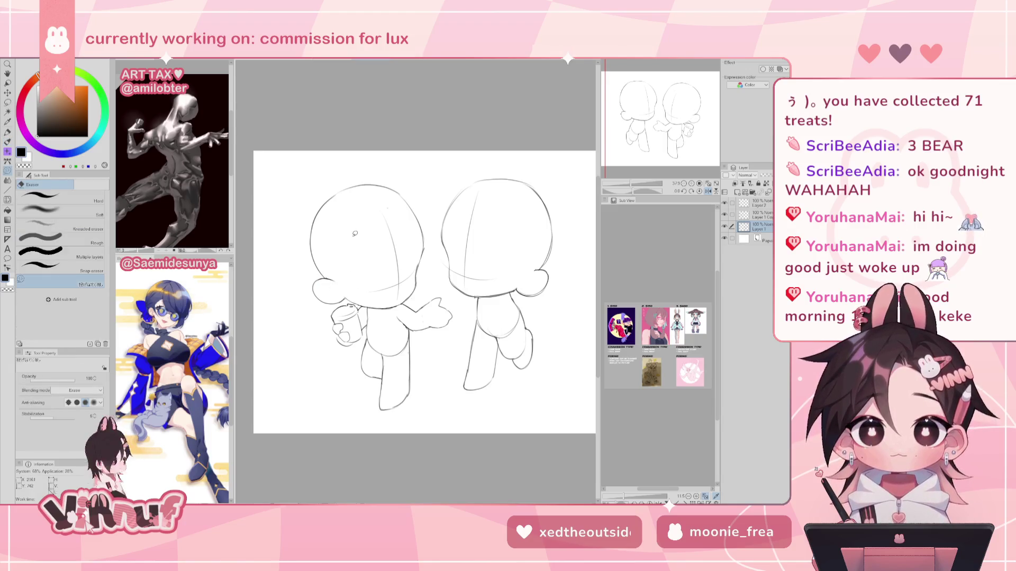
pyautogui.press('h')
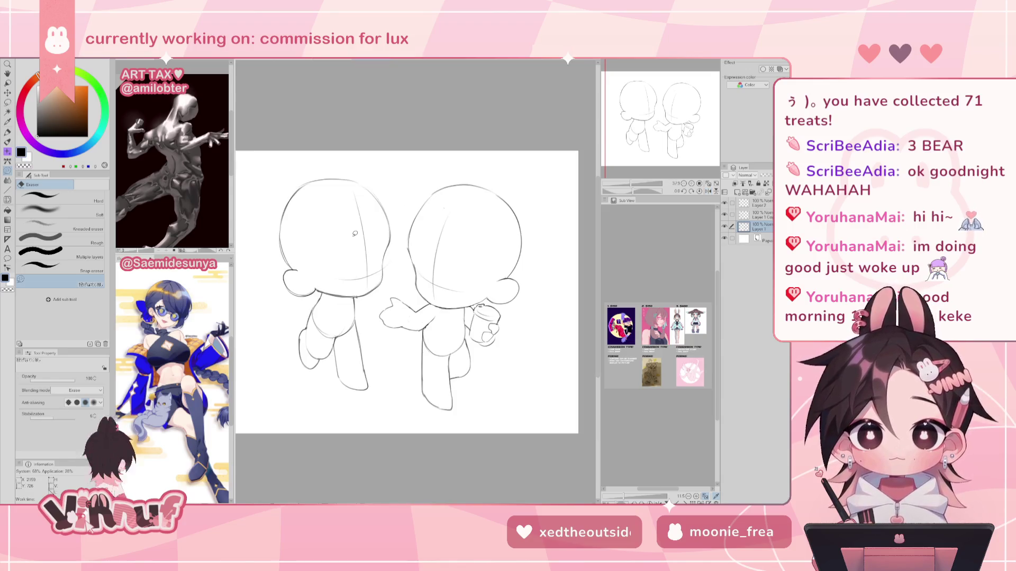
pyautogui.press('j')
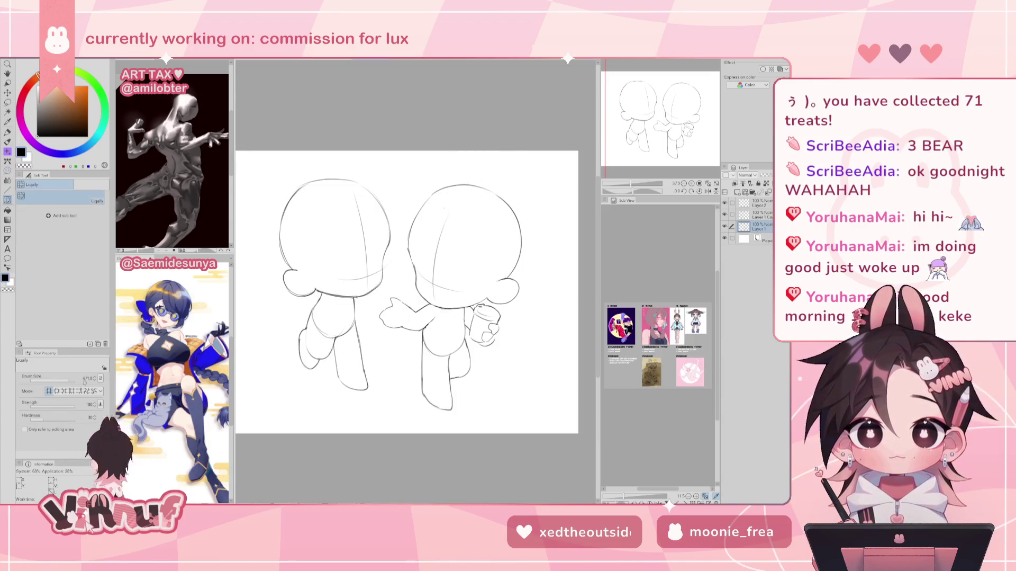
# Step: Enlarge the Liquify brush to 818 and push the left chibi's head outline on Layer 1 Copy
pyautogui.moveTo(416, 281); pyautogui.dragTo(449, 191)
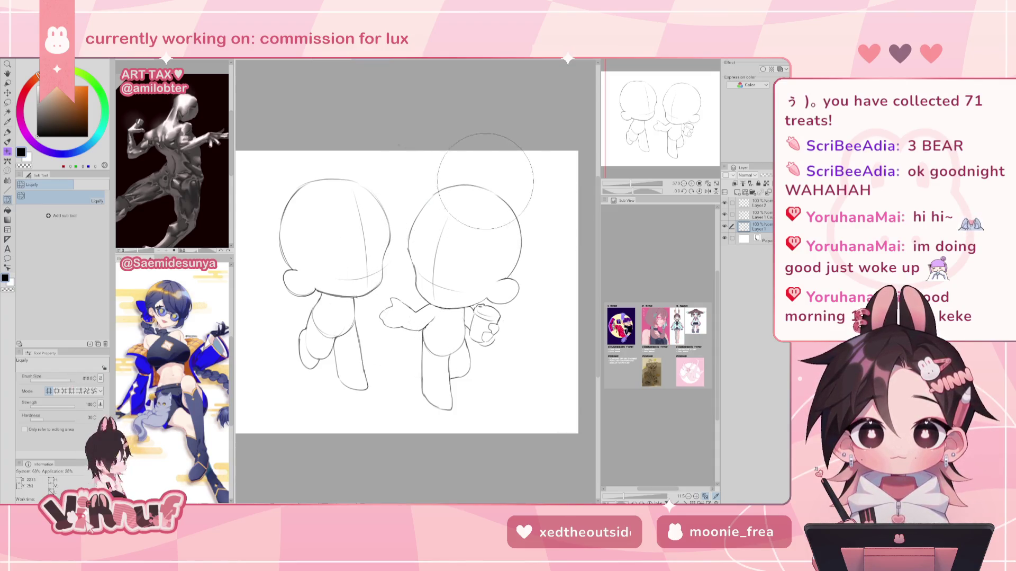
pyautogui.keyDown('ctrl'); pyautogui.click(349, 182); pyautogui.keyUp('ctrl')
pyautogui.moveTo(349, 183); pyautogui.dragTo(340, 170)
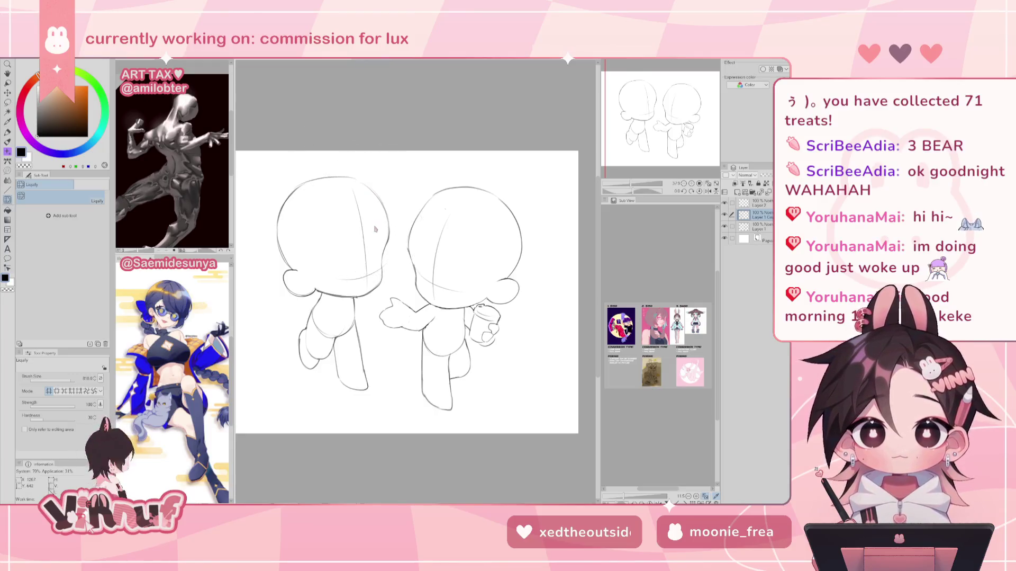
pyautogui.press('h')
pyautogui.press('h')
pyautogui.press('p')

PROBLEM TO SOLVE –
Only the lines from the one with "pyautogui.press('j')" through the last line of the listing belong in your answer; copy them exactly and skip the pictures.

YOUR RESPONSE –
pyautogui.press('j')
# Step: Enlarge the Liquify brush to 818 and push the left chibi's head outline on Layer 1 Copy
pyautogui.moveTo(416, 281); pyautogui.dragTo(449, 191)
pyautogui.keyDown('ctrl'); pyautogui.click(349, 182); pyautogui.keyUp('ctrl')
pyautogui.moveTo(349, 183); pyautogui.dragTo(340, 170)
pyautogui.press('h')
pyautogui.press('h')
pyautogui.press('p')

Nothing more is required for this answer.